Le suicide assisté emprunté à la Suisse est-il transposable à la France ?

Note du Groupe de travail « Éthique, droit et santé »

 

Parmi les idées avancées ici et là pour légaliser le suicide assisté on entend parfois qu’il serait bon de s’inspirer de la législation suisse.

En Suisse entre le médecin prescripteur et le suicidant une association militant pour le suicide assisté s’interpose pour donner le médicament qui tuera le suicidant.

 

Le suicide assisté suisse est toléré lorsqu’il est pratiqué pour des motifs non égoïstes. Il est né dans un contexte historique très particulier. Il a été conçu en effet au début du XXème siècle pour permettre à un soldat d’empêcher que son coreligionnaire, s’il venait à tomber dans les mains de l’ennemi, ne livre des informations. Si cette situation se présentait il convenait de l’aider à se suicider en lui tendant une arme. On est bien loin des malades en fin de vie.

 

Peut-on transposer à la France cette règle du suicide assisté pour des motifs non égoïstes, consacrée par l’article 115 du code pénal suisse ? Deux obstacles juridiques ne permettent pas de l’envisager. Le premier est qu’à la différence de la Suisse, la France incrimine la provocation au suicide et l’on voit mal où se situe la différence entre le suicide assisté et l’incitation au suicide, incriminée par l’article 223-13 de notre code pénal depuis la publication du livre Suicide mode d’emploi ? De son côté l’article 223-15-2 de notre code pénal, qui sanctionne l’exploitation de l’abus de faiblesse punit les personnes morales qui se sont livrées à de tels actes. Cette disposition empêche donc l’intrusion d’associations militantes qui pousseraient leurs adhérents au suicide.

 

En dehors de ces questions juridiques qui opposent paradoxalement la tolérance suisse à la précision française, on ne saurait oublier non plus que si en Suisse depuis 2003 le nombre de suicides est à peu près constant, le nombre de suicides assistés augmente régulièrement.

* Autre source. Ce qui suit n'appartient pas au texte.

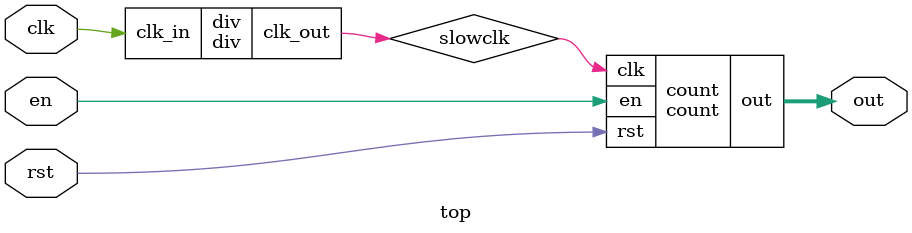
<source format=v>
module div (
	input clk_in,
	output clk_out
);

	reg [21:0] count;

	always @(posedge clk_in)
		count <= count + 1;

	assign clk_out = count[21];

endmodule

module count (
    input clk, rst, en,
    output [4:0] out
);

	reg [4:0] count;

    always @(posedge clk) begin
		if (rst) count <= 0;
		else if (en) count <= count + 1;
	end

	assign out = count;

endmodule

module top (
	input clk, rst, en,
	output [4:0] out
);

	wire slowclk;

	div div (
		.clk_in(clk),
		.clk_out(slowclk)
	);

	count count (
		// .clk(clk), // for simulation
		.clk(slowclk), // for sythesis
		.rst(rst),
		.en(en),
		.out(out)
	);

endmodule

</source>
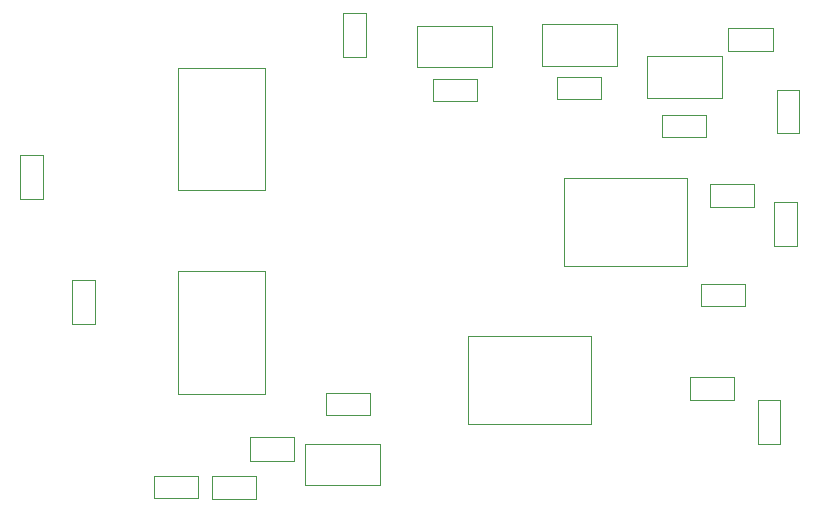
<source format=gbr>
%TF.GenerationSoftware,KiCad,Pcbnew,8.0.8*%
%TF.CreationDate,2025-07-24T20:26:14+03:00*%
%TF.ProjectId,memristor_shield,6d656d72-6973-4746-9f72-5f736869656c,rev?*%
%TF.SameCoordinates,Original*%
%TF.FileFunction,Other,User*%
%FSLAX46Y46*%
G04 Gerber Fmt 4.6, Leading zero omitted, Abs format (unit mm)*
G04 Created by KiCad (PCBNEW 8.0.8) date 2025-07-24 20:26:14*
%MOMM*%
%LPD*%
G01*
G04 APERTURE LIST*
%ADD10C,0.050000*%
G04 APERTURE END LIST*
D10*
%TO.C,C11*%
X128380000Y-75380000D02*
X130340000Y-75380000D01*
X128380000Y-79140000D02*
X128380000Y-75380000D01*
X130340000Y-75380000D02*
X130340000Y-79140000D01*
X130340000Y-79140000D02*
X128380000Y-79140000D01*
%TO.C,R25*%
X187850000Y-68840000D02*
X189750000Y-68840000D01*
X187850000Y-72540000D02*
X187850000Y-68840000D01*
X189750000Y-68840000D02*
X189750000Y-72540000D01*
X189750000Y-72540000D02*
X187850000Y-72540000D01*
%TO.C,R21*%
X158940000Y-58390000D02*
X162640000Y-58390000D01*
X158940000Y-60290000D02*
X158940000Y-58390000D01*
X162640000Y-58390000D02*
X162640000Y-60290000D01*
X162640000Y-60290000D02*
X158940000Y-60290000D01*
%TO.C,U12*%
X137355000Y-74675000D02*
X137355000Y-85075000D01*
X137355000Y-85075000D02*
X144755000Y-85075000D01*
X144755000Y-74675000D02*
X137355000Y-74675000D01*
X144755000Y-85075000D02*
X144755000Y-74675000D01*
%TO.C,R26*%
X181640000Y-75740000D02*
X185340000Y-75740000D01*
X181640000Y-77640000D02*
X181640000Y-75740000D01*
X185340000Y-75740000D02*
X185340000Y-77640000D01*
X185340000Y-77640000D02*
X181640000Y-77640000D01*
%TO.C,R27*%
X186460000Y-85570000D02*
X188360000Y-85570000D01*
X186460000Y-89270000D02*
X186460000Y-85570000D01*
X188360000Y-85570000D02*
X188360000Y-89270000D01*
X188360000Y-89270000D02*
X186460000Y-89270000D01*
%TO.C,C7*%
X182367500Y-67280000D02*
X186127500Y-67280000D01*
X182367500Y-69240000D02*
X182367500Y-67280000D01*
X186127500Y-67280000D02*
X186127500Y-69240000D01*
X186127500Y-69240000D02*
X182367500Y-69240000D01*
%TO.C,C8*%
X180700000Y-83640000D02*
X184460000Y-83640000D01*
X180700000Y-85600000D02*
X180700000Y-83640000D01*
X184460000Y-83640000D02*
X184460000Y-85600000D01*
X184460000Y-85600000D02*
X180700000Y-85600000D01*
%TO.C,R29*%
X135330000Y-92010000D02*
X139030000Y-92010000D01*
X135330000Y-93910000D02*
X135330000Y-92010000D01*
X139030000Y-92010000D02*
X139030000Y-93910000D01*
X139030000Y-93910000D02*
X135330000Y-93910000D01*
%TO.C,U13*%
X137345000Y-57435000D02*
X137345000Y-67835000D01*
X137345000Y-67835000D02*
X144745000Y-67835000D01*
X144745000Y-57435000D02*
X137345000Y-57435000D01*
X144745000Y-67835000D02*
X144745000Y-57435000D01*
%TO.C,U11*%
X170025000Y-66795000D02*
X170025000Y-74195000D01*
X170025000Y-74195000D02*
X180425000Y-74195000D01*
X180425000Y-66795000D02*
X170025000Y-66795000D01*
X180425000Y-74195000D02*
X180425000Y-66795000D01*
%TO.C,U10*%
X161955000Y-80175000D02*
X161955000Y-87575000D01*
X161955000Y-87575000D02*
X172355000Y-87575000D01*
X172355000Y-80175000D02*
X161955000Y-80175000D01*
X172355000Y-87575000D02*
X172355000Y-80175000D01*
%TO.C,U8*%
X148100000Y-89270000D02*
X148100000Y-92770000D01*
X148100000Y-92770000D02*
X154460000Y-92770000D01*
X154460000Y-89270000D02*
X148100000Y-89270000D01*
X154460000Y-92770000D02*
X154460000Y-89270000D01*
%TO.C,R22*%
X169470000Y-58230000D02*
X173170000Y-58230000D01*
X169470000Y-60130000D02*
X169470000Y-58230000D01*
X173170000Y-58230000D02*
X173170000Y-60130000D01*
X173170000Y-60130000D02*
X169470000Y-60130000D01*
%TO.C,C9*%
X143460000Y-88740000D02*
X147220000Y-88740000D01*
X143460000Y-90700000D02*
X143460000Y-88740000D01*
X147220000Y-88740000D02*
X147220000Y-90700000D01*
X147220000Y-90700000D02*
X143460000Y-90700000D01*
%TO.C,C6*%
X183950000Y-54090000D02*
X187710000Y-54090000D01*
X183950000Y-56050000D02*
X183950000Y-54090000D01*
X187710000Y-54090000D02*
X187710000Y-56050000D01*
X187710000Y-56050000D02*
X183950000Y-56050000D01*
%TO.C,R23*%
X178330000Y-61430000D02*
X182030000Y-61430000D01*
X178330000Y-63330000D02*
X178330000Y-61430000D01*
X182030000Y-61430000D02*
X182030000Y-63330000D01*
X182030000Y-63330000D02*
X178330000Y-63330000D01*
%TO.C,U3*%
X177090000Y-56490000D02*
X177090000Y-59990000D01*
X177090000Y-59990000D02*
X183450000Y-59990000D01*
X183450000Y-56490000D02*
X177090000Y-56490000D01*
X183450000Y-59990000D02*
X183450000Y-56490000D01*
%TO.C,R28*%
X149910000Y-84980000D02*
X153610000Y-84980000D01*
X149910000Y-86880000D02*
X149910000Y-84980000D01*
X153610000Y-84980000D02*
X153610000Y-86880000D01*
X153610000Y-86880000D02*
X149910000Y-86880000D01*
%TO.C,U2*%
X168200000Y-53760000D02*
X168200000Y-57260000D01*
X168200000Y-57260000D02*
X174560000Y-57260000D01*
X174560000Y-53760000D02*
X168200000Y-53760000D01*
X174560000Y-57260000D02*
X174560000Y-53760000D01*
%TO.C,C14*%
X123970000Y-64820000D02*
X125930000Y-64820000D01*
X123970000Y-68580000D02*
X123970000Y-64820000D01*
X125930000Y-64820000D02*
X125930000Y-68580000D01*
X125930000Y-68580000D02*
X123970000Y-68580000D01*
%TO.C,R30*%
X140250000Y-92020000D02*
X143950000Y-92020000D01*
X140250000Y-93920000D02*
X140250000Y-92020000D01*
X143950000Y-92020000D02*
X143950000Y-93920000D01*
X143950000Y-93920000D02*
X140250000Y-93920000D01*
%TO.C,R24*%
X188050000Y-59300000D02*
X189950000Y-59300000D01*
X188050000Y-63000000D02*
X188050000Y-59300000D01*
X189950000Y-59300000D02*
X189950000Y-63000000D01*
X189950000Y-63000000D02*
X188050000Y-63000000D01*
%TO.C,C5*%
X151300000Y-52780000D02*
X153260000Y-52780000D01*
X151300000Y-56540000D02*
X151300000Y-52780000D01*
X153260000Y-52780000D02*
X153260000Y-56540000D01*
X153260000Y-56540000D02*
X151300000Y-56540000D01*
%TO.C,U1*%
X157582500Y-53925000D02*
X157582500Y-57425000D01*
X157582500Y-57425000D02*
X163942500Y-57425000D01*
X163942500Y-53925000D02*
X157582500Y-53925000D01*
X163942500Y-57425000D02*
X163942500Y-53925000D01*
%TD*%
M02*

</source>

En 2009 on comptait un suicide assisté pour 4 suicides et entre 2003 et 2009 il y a eu plus de suicides assistés que de suicides chez les personnes de plus de 85 ans. Or la France vient de lancer un plan d’action contre le suicide des personnes âgées. Cette politique est-elle compatible avec une éventuelle légalisation du suicide assisté, à supposer ces obstacles juridiques surmontés ?

 

1 comment to Le suicide assisté emprunté à la Suisse est-il transposable à la France ?

  • La question posée à la fin du texte a déjà sa réponse : en Belgique et aux Pays-Bas, la légalisation de l’euthanasie et du suicide assisté, sous des conditions strictes, a fait baisser le nombre des suicides chez les personnes âgées en fin de vie ! Il semble donc que le fait de savoir qu’on peut mourir quand on le décide rend plus serein, donc permet de supporter les misères de la vieillesse ou de la maladie plus longtemps, voire jusqu’au bout.
    Il est donc malhonnête d’agiter le spectre d’une augmentation des suicides de personnes âgées pour combattre la légalisation du suicide assisté.
    Quant aux arguments juridiques, le texte est mal informé : lors de sa déposition devant la commission Leonetti en 2008, Jean-Marie Huet, directeur de l’application des peines au Ministère de la Justice, précisait que la distinction entre assistance au suicide et incitation au suicide était parfaitement claire et s’imposait aux juges. L’article 223-13 n’a jamais servi à condamner des médecins qui auraient simplement (comme c’est le cas en Suisse) fourni les moyens d’abréger sa vie sans faire de propagande ou de publicité (cf le cas du professeur Schwartzenberg)
    Quant à l’article 223-15-2, l’abus de faiblesse ne s’applique qu’aux mineurs ou aux personnes âgées en état de dépression ou de démence. Ici encore, les associations suisses demandent généralement un examen psychologique pour détecter les cas de dépression.
    Contrairement à ce que dit le texte, l’expérience suisse est donc parfaitement applicable en France, sans même avoir besoin de modifier la législation. D’ailleurs, une association française existe depuis peu pour faire en France ce que Exit fait en Suisse, et elle n’a jusqu’ici pas fait l’objet de poursuites pénales.